- Kratke Range Location within Papua New Guinea

Highest point
- Peak: Mount Tabletop
- Elevation: 3,686 m (12,093 ft)

Geography
- State: Papua New Guinea
- Range coordinates: 6°30′00″S 145°50′00″E﻿ / ﻿6.5°S 145.8333333°E
- Parent range: Island of New Guinea

= Kratke Range =

Mountain range in Papua New Guinea

Kratke Range (Krätkegebirge) is a mountain range in Eastern Highlands, Papua New Guinea.
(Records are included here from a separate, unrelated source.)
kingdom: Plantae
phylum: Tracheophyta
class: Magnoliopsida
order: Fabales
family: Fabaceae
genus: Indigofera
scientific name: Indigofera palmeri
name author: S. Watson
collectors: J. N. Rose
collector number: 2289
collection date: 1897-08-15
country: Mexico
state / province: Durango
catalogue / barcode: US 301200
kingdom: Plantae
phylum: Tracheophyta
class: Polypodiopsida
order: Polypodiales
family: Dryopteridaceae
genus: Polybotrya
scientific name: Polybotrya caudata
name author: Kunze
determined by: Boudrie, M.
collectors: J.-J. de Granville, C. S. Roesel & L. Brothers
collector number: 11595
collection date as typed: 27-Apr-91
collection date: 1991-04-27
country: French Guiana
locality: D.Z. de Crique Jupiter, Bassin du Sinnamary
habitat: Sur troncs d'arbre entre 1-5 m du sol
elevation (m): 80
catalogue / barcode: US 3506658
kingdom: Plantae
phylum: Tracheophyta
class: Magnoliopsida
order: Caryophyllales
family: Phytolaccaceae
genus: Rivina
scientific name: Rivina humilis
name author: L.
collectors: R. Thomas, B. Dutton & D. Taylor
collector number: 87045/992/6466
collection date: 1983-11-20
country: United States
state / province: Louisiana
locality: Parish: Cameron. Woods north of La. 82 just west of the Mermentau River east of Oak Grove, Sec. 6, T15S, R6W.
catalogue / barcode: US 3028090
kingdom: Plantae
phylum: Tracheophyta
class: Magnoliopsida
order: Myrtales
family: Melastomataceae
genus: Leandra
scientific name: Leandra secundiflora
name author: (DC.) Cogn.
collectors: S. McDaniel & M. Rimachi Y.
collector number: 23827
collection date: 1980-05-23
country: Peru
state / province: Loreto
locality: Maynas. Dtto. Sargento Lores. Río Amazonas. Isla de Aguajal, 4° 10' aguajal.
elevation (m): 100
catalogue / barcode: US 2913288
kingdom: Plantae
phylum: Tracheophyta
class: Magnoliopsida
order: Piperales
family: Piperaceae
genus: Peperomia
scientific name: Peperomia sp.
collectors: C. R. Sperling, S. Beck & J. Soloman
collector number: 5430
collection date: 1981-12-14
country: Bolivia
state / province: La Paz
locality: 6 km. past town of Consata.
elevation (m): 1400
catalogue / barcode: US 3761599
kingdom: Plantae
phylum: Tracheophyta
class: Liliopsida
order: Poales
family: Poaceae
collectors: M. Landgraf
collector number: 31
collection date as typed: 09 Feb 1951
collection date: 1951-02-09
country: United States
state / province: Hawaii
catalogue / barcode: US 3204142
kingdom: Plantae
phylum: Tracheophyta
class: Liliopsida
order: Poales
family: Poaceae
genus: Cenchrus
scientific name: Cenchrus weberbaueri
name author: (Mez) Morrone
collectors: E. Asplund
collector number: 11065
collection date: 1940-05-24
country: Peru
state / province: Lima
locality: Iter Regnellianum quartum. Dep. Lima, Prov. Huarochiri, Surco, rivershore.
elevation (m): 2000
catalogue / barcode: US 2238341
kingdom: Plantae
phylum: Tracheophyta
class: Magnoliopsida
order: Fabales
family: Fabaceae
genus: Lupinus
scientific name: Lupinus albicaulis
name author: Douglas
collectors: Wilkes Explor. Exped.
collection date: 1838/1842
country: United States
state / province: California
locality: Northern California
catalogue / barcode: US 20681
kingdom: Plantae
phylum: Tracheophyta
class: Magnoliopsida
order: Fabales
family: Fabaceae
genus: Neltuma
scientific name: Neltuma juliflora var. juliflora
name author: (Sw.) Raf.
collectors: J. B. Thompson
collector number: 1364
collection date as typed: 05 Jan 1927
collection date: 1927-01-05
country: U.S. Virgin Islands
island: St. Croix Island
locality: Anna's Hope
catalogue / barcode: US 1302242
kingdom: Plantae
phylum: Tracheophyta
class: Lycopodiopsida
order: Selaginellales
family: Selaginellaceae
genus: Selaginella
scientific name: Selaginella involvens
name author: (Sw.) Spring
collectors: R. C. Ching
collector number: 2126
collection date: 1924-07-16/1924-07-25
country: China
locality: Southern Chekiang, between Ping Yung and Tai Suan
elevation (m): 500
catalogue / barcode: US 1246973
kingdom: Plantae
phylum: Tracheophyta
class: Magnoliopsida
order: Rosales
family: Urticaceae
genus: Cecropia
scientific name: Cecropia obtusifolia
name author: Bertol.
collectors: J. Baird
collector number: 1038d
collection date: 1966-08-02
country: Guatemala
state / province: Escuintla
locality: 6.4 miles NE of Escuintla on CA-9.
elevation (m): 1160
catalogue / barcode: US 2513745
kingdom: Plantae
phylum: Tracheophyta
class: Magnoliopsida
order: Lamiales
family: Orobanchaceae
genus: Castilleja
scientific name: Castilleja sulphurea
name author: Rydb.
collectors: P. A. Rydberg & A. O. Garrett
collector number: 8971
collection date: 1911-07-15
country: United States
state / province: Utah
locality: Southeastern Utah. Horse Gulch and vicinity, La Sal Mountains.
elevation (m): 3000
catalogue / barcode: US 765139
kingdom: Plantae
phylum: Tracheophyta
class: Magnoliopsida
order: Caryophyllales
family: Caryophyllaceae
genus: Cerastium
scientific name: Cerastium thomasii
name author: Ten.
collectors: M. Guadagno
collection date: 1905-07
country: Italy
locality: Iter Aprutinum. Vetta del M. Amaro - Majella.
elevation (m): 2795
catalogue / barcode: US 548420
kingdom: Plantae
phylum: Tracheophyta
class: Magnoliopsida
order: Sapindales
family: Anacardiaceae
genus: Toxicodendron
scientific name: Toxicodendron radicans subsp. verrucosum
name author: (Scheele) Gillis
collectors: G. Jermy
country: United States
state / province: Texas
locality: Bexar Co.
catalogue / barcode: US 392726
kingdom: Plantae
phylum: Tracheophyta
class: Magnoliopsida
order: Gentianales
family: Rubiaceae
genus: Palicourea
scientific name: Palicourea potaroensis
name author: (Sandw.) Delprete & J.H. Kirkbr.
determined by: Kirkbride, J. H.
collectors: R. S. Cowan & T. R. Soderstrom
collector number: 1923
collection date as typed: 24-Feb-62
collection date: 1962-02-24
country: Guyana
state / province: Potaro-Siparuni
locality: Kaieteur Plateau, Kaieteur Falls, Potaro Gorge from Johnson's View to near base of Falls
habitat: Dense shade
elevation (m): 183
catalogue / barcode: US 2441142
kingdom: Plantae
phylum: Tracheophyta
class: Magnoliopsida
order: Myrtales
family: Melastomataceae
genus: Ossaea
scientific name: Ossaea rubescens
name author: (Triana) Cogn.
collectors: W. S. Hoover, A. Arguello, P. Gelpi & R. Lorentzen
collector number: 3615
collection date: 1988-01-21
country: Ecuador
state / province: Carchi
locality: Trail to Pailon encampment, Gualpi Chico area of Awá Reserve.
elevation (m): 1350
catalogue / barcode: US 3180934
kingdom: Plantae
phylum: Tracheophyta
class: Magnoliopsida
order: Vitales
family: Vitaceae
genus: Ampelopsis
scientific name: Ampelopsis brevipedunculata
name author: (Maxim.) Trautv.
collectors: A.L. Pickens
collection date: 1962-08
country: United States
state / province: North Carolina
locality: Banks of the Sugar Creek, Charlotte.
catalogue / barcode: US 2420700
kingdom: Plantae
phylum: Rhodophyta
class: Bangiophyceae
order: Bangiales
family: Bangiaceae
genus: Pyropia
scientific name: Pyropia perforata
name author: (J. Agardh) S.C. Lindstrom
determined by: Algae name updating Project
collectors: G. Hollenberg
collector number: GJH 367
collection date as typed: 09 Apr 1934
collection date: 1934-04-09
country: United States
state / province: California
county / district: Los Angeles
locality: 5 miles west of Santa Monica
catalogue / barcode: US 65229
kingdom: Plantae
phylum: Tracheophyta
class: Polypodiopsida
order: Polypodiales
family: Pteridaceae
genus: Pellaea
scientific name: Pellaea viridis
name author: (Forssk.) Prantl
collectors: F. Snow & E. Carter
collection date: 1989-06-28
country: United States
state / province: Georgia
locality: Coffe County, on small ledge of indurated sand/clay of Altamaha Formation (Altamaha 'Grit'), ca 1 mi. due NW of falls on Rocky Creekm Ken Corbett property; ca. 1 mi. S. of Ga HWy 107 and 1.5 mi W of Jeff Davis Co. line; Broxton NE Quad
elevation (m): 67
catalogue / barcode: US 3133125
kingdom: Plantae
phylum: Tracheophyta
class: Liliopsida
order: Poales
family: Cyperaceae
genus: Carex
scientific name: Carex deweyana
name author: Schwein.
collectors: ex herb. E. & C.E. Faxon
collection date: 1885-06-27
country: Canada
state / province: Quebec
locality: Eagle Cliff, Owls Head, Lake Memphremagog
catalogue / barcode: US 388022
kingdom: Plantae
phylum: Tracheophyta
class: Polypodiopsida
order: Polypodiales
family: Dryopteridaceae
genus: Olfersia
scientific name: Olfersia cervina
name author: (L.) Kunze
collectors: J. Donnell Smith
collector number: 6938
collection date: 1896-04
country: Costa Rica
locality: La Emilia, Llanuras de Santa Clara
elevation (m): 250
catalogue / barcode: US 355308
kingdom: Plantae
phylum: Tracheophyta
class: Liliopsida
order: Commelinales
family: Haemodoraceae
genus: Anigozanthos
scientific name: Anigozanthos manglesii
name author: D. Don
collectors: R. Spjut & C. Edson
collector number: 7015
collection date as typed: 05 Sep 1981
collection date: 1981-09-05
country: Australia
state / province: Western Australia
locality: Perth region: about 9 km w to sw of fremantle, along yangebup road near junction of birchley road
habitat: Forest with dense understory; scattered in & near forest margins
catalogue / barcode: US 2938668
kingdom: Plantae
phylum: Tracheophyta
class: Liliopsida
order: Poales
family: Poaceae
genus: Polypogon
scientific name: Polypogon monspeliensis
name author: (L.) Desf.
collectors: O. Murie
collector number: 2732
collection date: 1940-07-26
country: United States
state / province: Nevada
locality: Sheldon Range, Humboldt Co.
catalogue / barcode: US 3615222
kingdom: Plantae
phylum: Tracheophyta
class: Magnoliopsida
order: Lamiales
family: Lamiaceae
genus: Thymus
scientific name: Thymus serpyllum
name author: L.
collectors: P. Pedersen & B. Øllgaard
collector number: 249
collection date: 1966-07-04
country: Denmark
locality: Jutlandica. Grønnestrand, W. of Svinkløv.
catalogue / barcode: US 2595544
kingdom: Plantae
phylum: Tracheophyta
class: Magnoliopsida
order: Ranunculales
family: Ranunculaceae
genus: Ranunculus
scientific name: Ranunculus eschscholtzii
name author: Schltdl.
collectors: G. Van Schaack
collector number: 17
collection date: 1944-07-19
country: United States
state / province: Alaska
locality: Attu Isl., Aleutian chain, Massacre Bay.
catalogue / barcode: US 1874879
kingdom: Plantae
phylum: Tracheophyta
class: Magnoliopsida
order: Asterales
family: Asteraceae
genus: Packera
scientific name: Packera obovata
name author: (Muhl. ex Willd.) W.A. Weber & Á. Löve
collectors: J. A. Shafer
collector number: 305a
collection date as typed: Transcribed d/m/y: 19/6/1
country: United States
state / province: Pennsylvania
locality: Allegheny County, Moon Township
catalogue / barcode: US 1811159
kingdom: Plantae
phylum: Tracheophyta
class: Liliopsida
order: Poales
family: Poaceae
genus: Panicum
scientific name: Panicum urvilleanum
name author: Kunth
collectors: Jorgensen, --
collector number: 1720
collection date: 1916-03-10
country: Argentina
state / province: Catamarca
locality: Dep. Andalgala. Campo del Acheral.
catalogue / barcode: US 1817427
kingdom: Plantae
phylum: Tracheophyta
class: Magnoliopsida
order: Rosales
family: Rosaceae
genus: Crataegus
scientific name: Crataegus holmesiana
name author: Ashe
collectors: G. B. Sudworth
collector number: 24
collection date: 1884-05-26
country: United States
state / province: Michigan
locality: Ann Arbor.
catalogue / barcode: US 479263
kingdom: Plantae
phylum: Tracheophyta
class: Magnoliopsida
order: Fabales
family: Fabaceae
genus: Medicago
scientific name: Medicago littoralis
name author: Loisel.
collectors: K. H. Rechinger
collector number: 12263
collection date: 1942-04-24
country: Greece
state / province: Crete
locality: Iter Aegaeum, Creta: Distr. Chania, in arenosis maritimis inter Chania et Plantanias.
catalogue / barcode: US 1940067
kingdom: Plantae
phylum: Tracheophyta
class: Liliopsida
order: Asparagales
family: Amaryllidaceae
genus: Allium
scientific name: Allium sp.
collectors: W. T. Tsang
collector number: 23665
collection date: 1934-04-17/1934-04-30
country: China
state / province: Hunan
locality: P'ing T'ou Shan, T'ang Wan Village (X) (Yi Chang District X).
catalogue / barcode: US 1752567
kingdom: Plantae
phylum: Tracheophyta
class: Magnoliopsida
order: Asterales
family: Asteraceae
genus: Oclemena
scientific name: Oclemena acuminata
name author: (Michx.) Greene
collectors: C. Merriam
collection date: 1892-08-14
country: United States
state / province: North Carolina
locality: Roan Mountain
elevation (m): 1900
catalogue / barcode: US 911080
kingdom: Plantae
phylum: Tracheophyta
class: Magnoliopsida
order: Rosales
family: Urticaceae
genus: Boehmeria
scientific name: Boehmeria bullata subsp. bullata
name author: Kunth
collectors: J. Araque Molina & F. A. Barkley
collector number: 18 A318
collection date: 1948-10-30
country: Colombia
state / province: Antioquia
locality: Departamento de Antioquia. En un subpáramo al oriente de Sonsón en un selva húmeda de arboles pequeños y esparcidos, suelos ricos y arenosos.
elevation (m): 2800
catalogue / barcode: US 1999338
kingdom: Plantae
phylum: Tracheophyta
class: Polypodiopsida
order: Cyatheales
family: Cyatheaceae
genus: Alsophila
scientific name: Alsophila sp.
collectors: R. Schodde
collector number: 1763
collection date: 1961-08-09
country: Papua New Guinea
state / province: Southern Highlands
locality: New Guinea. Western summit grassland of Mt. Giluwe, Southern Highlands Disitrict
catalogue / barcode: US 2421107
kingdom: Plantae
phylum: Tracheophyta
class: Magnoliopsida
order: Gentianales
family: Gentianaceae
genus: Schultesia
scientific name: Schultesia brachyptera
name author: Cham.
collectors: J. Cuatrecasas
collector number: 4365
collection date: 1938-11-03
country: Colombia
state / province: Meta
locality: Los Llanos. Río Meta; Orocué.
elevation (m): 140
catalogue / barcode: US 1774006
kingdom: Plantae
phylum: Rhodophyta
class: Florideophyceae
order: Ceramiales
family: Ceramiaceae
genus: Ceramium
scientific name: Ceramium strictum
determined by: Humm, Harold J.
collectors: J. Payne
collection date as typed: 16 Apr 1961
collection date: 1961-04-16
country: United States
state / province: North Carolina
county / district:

Several rivers, including Aziana, Yaiga, Lamari and Ramu originate from the mountain.
== History ==
In November 1889, Hugo Zöller became the first European to enter the Kratke Range from the former German colony Kaiser-Wilhelmsland in German New Guinea during an expedition to the Finisterre Range. He then called it Krätkegebirge, after the governor of German colony, Reinhold Kraetke (1845-1934).
Kratke Range was only explored after the German colonial era at the beginning of the 1920s.

== Geography ==
Kratke Range runs south of the Finisterre mountains on the other side of the river Markham and joins the Bismarck Range to the east.
One of the peaks is called Zöllerberg after Hugo Zöller. The highest peak is Mount Tabletop with 3.686 m height.
The mountain is volcanic in nature and is overgrown by tropical mountain rainforest. Above 3,000 m, alpine grasslands predominate. Various endemic bird species live in the mountain such as the Modest tiger parrot.